- **TRECHO DO TEXTO**
###
NEY MATOGROSSO – HOMEM COM H
Crônica da Era do Rock, por Rodrigo Leste
Enorme o desafio que o ator Jesuíta Barbosa se dispôs a encarar: interpretar alguém que está vivo, que é uma figura icônica e midiática e que tem sua imagem, ao longo dos anos, sendo vista e revista por milhões de pessoas nestas terras brasilis (e pelo mundo afora). E Jesuíta deu um show de bola. Interpretou magistralmente Ney Matogrosso, trazendo para a tela as várias nuances da complexa personalidade do cantor que pode ser considerado o maior representante da luta contra a discriminação sexual no país.
O Ney mostrado por Jesuíta traz as contradições inerentes a qualquer ser humano: é homem com H na hora da barra pesada, mas deixa sua vertente feminina jorrar livremente, é andrógino, transgressor, atrevido, cruzando as fronteiras das conveniências, saltando sem rede do trapézio no circo da utopia onde tudo é permitido.
O Homem com H, do filme de Esmir Filho (também roteirista e diretor), é alguém que construiu sua carreira andando no fio da navalha, desafiando os padrões morais, caretas e machistas, vigentes. A batalha pela conquista de espaço, ou a afirmação de sua personalidade, começa na luta que Ney trava com seu pai, sargento do exército, cabra macho, de rígida envergadura moral que não aceita criar um filho “que vai virar viado”.
###
- **SUAS INSTRUÇÕES**
De acordo com a crônica sobre o filme Homem com H, qual era a profissão do pai de Ney Matogrosso? Não é preciso consultar os itens.

- **DADOS**
###
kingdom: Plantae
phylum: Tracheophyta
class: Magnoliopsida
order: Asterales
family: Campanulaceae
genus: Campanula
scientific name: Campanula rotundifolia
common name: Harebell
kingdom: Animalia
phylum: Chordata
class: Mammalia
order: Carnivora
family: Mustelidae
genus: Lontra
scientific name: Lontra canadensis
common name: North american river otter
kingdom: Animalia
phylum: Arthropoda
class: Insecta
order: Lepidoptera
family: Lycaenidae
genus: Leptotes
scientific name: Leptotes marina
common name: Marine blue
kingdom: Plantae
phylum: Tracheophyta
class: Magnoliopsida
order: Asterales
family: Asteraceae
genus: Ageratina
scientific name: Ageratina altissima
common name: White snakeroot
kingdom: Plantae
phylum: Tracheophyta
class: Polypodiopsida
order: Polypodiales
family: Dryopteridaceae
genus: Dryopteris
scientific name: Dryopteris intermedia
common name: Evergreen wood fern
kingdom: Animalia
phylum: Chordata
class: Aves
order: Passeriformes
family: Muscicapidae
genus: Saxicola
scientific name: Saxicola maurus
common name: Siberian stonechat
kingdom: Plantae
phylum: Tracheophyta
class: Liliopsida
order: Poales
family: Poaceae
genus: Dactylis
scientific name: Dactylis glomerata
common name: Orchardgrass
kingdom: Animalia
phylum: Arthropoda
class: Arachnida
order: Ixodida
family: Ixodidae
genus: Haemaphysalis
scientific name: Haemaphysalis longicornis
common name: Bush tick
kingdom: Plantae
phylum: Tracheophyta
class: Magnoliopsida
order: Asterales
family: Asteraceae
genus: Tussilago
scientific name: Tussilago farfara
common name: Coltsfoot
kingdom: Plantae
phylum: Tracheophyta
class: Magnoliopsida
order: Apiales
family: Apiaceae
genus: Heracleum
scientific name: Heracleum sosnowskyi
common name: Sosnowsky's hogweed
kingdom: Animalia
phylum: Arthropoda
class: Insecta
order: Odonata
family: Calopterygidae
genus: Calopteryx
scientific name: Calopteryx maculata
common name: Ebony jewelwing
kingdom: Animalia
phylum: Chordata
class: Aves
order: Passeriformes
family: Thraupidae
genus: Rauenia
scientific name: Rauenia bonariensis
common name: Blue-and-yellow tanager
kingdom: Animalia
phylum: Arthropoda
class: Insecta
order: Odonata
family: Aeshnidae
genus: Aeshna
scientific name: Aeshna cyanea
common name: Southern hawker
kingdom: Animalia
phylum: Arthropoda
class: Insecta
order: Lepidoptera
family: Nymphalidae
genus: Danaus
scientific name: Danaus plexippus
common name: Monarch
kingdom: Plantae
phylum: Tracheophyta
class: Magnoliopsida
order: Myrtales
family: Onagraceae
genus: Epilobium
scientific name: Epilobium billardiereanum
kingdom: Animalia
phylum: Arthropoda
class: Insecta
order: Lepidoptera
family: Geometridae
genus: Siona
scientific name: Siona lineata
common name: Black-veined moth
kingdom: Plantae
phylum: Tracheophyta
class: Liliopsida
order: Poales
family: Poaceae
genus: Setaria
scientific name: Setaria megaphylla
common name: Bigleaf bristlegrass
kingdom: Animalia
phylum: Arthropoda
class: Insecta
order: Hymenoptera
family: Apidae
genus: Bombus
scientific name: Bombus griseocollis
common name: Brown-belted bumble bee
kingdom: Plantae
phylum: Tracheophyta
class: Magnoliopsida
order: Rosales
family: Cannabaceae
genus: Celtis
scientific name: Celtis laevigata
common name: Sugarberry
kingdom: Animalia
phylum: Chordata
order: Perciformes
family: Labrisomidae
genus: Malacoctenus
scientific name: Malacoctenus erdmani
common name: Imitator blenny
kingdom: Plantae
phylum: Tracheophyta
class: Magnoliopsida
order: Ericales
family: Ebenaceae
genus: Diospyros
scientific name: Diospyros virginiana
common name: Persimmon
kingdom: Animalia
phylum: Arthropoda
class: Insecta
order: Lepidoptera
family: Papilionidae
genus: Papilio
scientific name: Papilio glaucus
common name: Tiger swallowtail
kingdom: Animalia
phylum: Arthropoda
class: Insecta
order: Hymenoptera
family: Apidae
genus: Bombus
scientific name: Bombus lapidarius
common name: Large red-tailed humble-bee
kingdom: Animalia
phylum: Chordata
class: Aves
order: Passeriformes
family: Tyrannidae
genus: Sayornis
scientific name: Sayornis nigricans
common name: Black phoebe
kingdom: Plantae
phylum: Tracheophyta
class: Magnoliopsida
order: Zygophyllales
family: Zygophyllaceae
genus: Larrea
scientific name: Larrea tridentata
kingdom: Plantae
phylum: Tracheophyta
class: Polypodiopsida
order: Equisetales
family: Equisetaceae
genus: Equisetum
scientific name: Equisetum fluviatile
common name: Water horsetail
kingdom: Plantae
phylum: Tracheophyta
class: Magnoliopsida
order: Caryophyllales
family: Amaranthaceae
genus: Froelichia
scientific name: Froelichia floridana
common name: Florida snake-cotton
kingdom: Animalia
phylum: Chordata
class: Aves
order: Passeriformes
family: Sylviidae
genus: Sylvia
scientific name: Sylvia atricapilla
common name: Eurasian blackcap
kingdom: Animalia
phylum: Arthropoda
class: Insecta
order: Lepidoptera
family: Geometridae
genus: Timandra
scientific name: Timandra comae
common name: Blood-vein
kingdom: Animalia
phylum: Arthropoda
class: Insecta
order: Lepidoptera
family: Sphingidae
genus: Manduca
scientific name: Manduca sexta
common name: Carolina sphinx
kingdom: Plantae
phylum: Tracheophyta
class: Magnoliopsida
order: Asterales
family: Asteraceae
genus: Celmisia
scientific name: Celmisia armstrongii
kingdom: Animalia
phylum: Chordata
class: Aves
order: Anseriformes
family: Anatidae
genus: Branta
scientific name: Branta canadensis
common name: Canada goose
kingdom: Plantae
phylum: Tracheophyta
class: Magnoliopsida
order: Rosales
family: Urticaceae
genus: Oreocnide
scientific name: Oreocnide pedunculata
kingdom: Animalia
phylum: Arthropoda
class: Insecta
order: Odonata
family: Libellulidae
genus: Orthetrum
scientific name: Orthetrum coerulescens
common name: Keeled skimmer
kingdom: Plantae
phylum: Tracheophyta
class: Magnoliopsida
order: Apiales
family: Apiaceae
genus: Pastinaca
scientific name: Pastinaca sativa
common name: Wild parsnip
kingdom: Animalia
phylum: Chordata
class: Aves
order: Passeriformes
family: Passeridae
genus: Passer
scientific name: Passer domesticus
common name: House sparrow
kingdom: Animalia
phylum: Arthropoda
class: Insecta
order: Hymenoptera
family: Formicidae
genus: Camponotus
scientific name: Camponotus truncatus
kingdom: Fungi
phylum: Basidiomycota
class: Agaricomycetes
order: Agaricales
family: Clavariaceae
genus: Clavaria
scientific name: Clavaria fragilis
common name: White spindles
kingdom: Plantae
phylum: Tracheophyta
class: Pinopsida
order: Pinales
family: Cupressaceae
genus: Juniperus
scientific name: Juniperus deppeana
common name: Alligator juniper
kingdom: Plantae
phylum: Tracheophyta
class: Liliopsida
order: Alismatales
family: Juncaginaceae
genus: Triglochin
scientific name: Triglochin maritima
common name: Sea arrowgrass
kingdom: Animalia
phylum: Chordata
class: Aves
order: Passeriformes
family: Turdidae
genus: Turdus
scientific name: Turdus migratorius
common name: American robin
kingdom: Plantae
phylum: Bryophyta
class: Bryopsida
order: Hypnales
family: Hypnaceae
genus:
###
- **PROBLEMA RESOLVIDO**
Ele era sargento do exército.